> WORK REQUIRED: Whatever appears in the records, retype it exactly, except for the pictures.

Structured diff data:

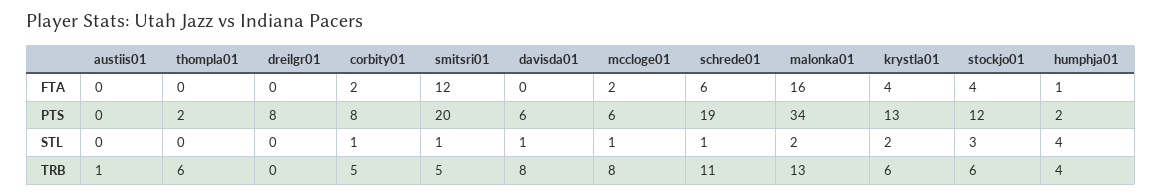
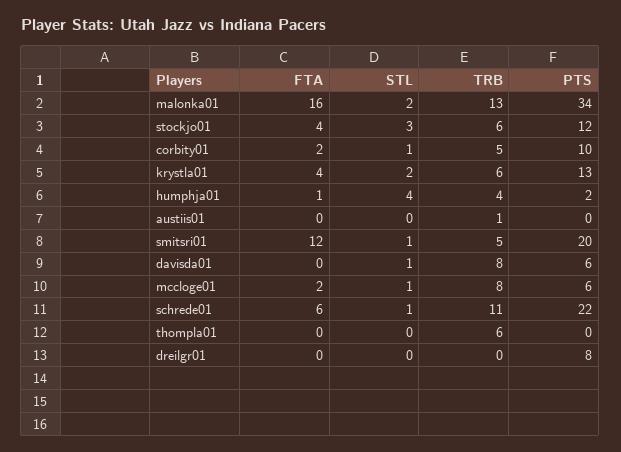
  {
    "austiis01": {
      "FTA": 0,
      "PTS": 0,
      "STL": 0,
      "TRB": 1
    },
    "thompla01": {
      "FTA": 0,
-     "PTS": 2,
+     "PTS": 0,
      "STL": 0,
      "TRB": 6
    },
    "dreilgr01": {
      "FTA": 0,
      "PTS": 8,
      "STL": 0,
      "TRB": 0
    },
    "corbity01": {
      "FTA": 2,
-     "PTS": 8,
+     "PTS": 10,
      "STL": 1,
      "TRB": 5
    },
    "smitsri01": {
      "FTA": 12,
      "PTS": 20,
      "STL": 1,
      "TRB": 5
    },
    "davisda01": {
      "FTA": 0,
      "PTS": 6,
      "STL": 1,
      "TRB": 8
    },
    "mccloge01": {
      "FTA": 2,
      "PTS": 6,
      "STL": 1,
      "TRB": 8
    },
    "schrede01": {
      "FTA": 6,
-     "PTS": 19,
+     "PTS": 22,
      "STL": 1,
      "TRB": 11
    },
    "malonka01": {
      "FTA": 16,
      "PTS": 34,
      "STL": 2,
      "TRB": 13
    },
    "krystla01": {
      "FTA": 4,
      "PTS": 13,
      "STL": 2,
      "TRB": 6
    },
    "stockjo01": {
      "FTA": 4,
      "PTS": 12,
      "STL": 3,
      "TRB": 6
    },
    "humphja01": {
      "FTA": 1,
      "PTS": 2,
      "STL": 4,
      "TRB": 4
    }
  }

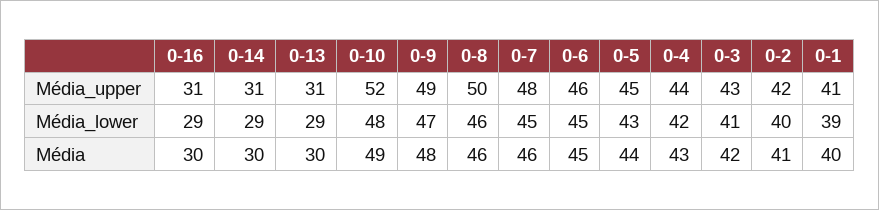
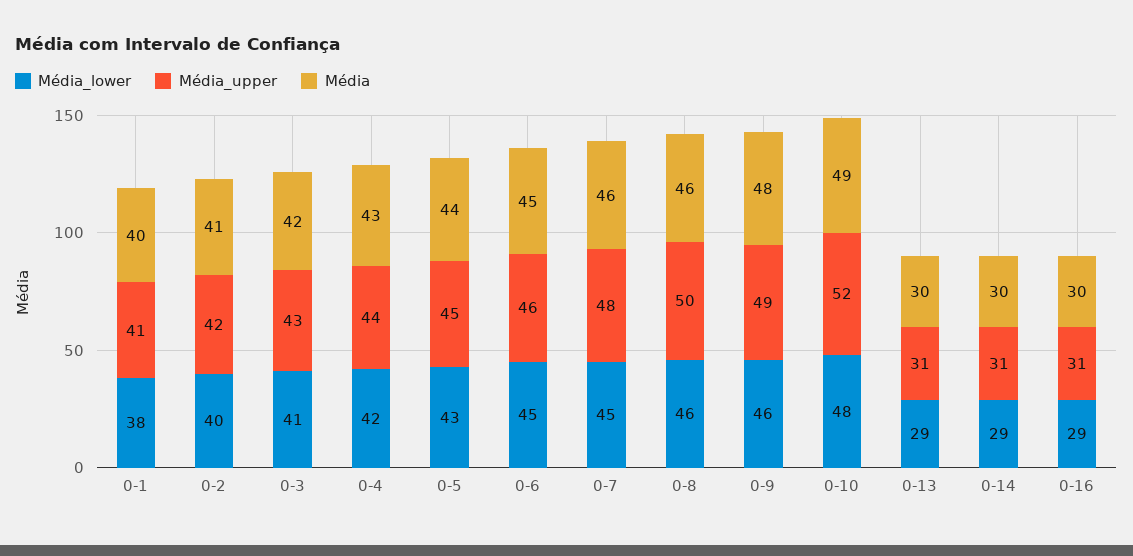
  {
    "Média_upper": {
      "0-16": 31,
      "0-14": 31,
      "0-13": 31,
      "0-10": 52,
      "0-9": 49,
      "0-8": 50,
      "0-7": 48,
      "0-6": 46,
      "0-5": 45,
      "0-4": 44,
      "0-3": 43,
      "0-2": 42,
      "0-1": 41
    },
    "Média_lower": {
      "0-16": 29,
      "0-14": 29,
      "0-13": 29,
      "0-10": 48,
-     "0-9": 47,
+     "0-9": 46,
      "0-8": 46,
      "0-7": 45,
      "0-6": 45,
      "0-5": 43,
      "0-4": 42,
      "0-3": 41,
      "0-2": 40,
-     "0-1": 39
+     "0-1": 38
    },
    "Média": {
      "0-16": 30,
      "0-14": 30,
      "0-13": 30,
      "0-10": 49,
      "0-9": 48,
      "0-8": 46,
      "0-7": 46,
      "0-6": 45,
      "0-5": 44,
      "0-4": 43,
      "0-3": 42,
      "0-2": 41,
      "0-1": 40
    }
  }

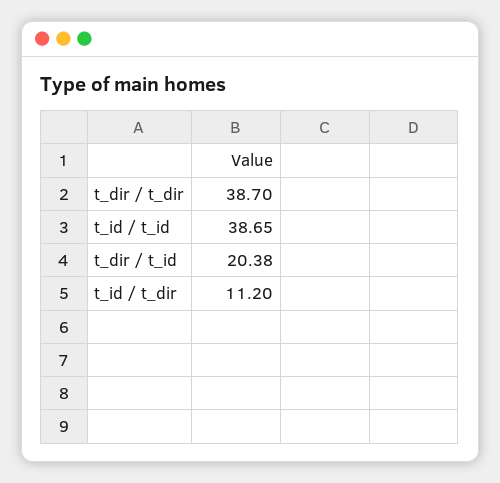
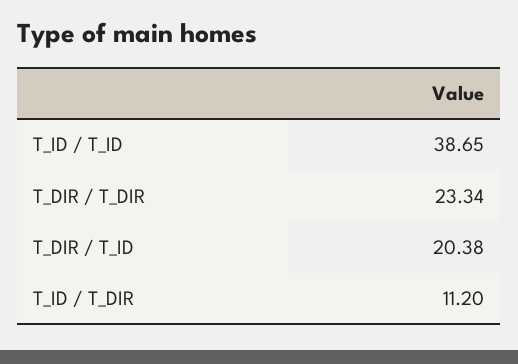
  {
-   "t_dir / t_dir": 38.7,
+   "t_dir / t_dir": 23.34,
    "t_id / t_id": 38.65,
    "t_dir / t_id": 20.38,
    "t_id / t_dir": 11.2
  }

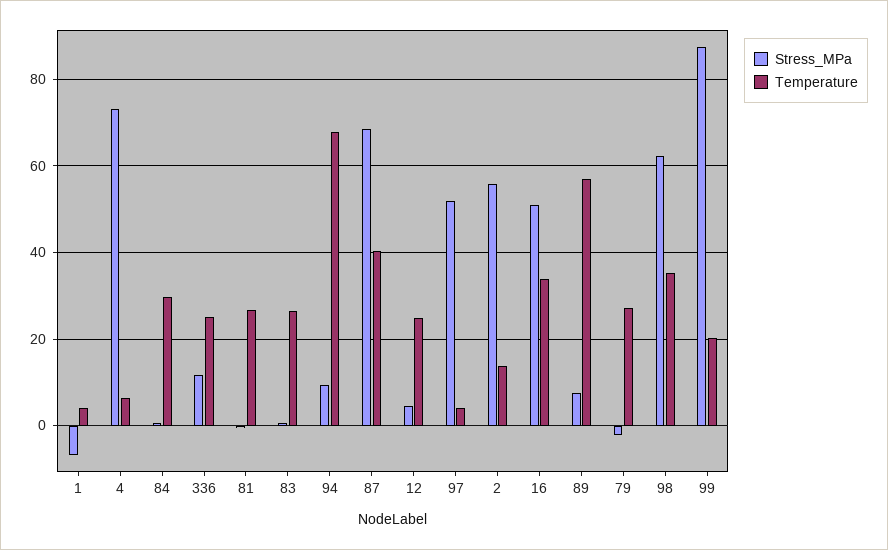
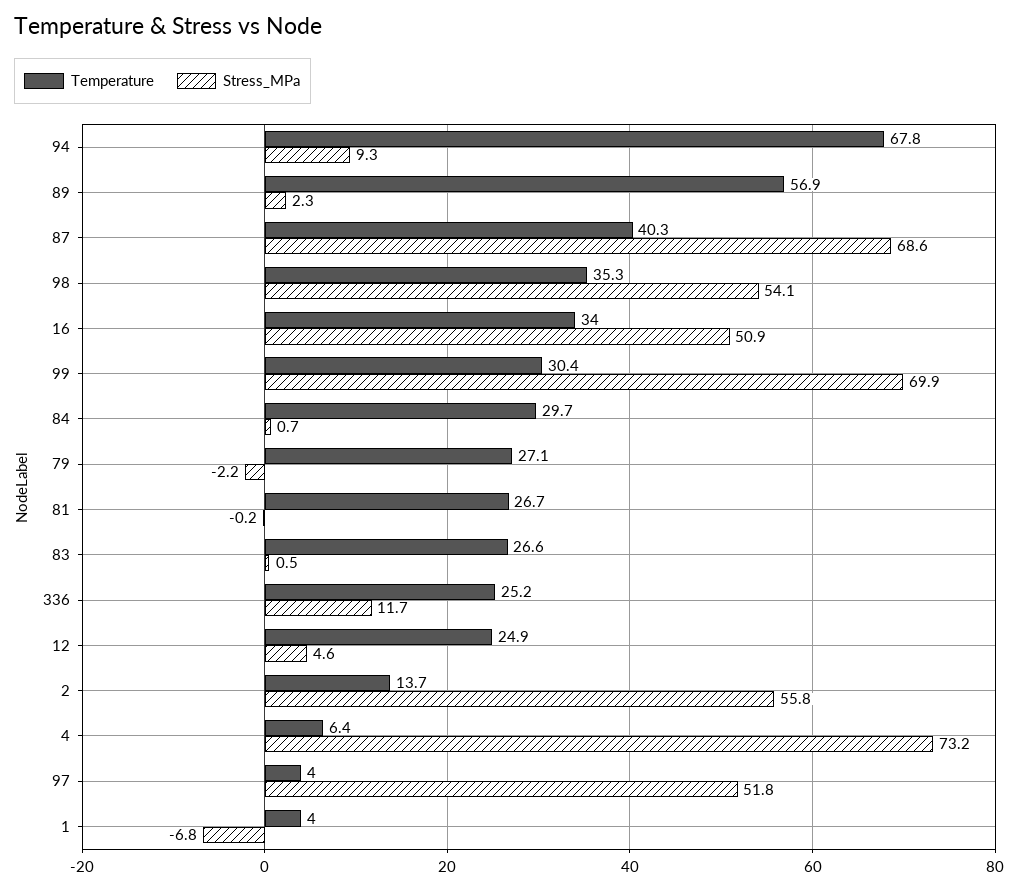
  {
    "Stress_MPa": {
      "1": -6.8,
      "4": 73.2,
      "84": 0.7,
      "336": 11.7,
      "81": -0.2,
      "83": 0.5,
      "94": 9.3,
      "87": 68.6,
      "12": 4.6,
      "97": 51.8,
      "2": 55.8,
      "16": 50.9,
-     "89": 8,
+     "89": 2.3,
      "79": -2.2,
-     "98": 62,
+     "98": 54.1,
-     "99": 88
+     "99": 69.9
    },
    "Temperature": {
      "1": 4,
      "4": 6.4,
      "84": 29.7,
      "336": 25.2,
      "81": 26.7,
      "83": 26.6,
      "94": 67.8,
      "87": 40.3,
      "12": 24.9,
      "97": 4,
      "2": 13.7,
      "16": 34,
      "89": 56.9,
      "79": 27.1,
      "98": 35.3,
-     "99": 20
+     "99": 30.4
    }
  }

> ANSWER TO THIS TASK:
  {
    "austiis01": {
      "FTA": 0,
      "PTS": 0,
      "STL": 0,
      "TRB": 1
    },
    "thompla01": {
      "FTA": 0,
-     "PTS": 2,
+     "PTS": 0,
      "STL": 0,
      "TRB": 6
    },
    "dreilgr01": {
      "FTA": 0,
      "PTS": 8,
      "STL": 0,
      "TRB": 0
    },
    "corbity01": {
      "FTA": 2,
-     "PTS": 8,
+     "PTS": 10,
      "STL": 1,
      "TRB": 5
    },
    "smitsri01": {
      "FTA": 12,
      "PTS": 20,
      "STL": 1,
      "TRB": 5
    },
    "davisda01": {
      "FTA": 0,
      "PTS": 6,
      "STL": 1,
      "TRB": 8
    },
    "mccloge01": {
      "FTA": 2,
      "PTS": 6,
      "STL": 1,
      "TRB": 8
    },
    "schrede01": {
      "FTA": 6,
-     "PTS": 19,
+     "PTS": 22,
      "STL": 1,
      "TRB": 11
    },
    "malonka01": {
      "FTA": 16,
      "PTS": 34,
      "STL": 2,
      "TRB": 13
    },
    "krystla01": {
      "FTA": 4,
      "PTS": 13,
      "STL": 2,
      "TRB": 6
    },
    "stockjo01": {
      "FTA": 4,
      "PTS": 12,
      "STL": 3,
      "TRB": 6
    },
    "humphja01": {
      "FTA": 1,
      "PTS": 2,
      "STL": 4,
      "TRB": 4
    }
  }

  {
    "Média_upper": {
      "0-16": 31,
      "0-14": 31,
      "0-13": 31,
      "0-10": 52,
      "0-9": 49,
      "0-8": 50,
      "0-7": 48,
      "0-6": 46,
      "0-5": 45,
      "0-4": 44,
      "0-3": 43,
      "0-2": 42,
      "0-1": 41
    },
    "Média_lower": {
      "0-16": 29,
      "0-14": 29,
      "0-13": 29,
      "0-10": 48,
-     "0-9": 47,
+     "0-9": 46,
      "0-8": 46,
      "0-7": 45,
      "0-6": 45,
      "0-5": 43,
      "0-4": 42,
      "0-3": 41,
      "0-2": 40,
-     "0-1": 39
+     "0-1": 38
    },
    "Média": {
      "0-16": 30,
      "0-14": 30,
      "0-13": 30,
      "0-10": 49,
      "0-9": 48,
      "0-8": 46,
      "0-7": 46,
      "0-6": 45,
      "0-5": 44,
      "0-4": 43,
      "0-3": 42,
      "0-2": 41,
      "0-1": 40
    }
  }

  {
-   "t_dir / t_dir": 38.7,
+   "t_dir / t_dir": 23.34,
    "t_id / t_id": 38.65,
    "t_dir / t_id": 20.38,
    "t_id / t_dir": 11.2
  }

  {
    "Stress_MPa": {
      "1": -6.8,
      "4": 73.2,
      "84": 0.7,
      "336": 11.7,
      "81": -0.2,
      "83": 0.5,
      "94": 9.3,
      "87": 68.6,
      "12": 4.6,
      "97": 51.8,
      "2": 55.8,
      "16": 50.9,
-     "89": 8,
+     "89": 2.3,
      "79": -2.2,
-     "98": 62,
+     "98": 54.1,
-     "99": 88
+     "99": 69.9
    },
    "Temperature": {
      "1": 4,
      "4": 6.4,
      "84": 29.7,
      "336": 25.2,
      "81": 26.7,
      "83": 26.6,
      "94": 67.8,
      "87": 40.3,
      "12": 24.9,
      "97": 4,
      "2": 13.7,
      "16": 34,
      "89": 56.9,
      "79": 27.1,
      "98": 35.3,
-     "99": 20
+     "99": 30.4
    }
  }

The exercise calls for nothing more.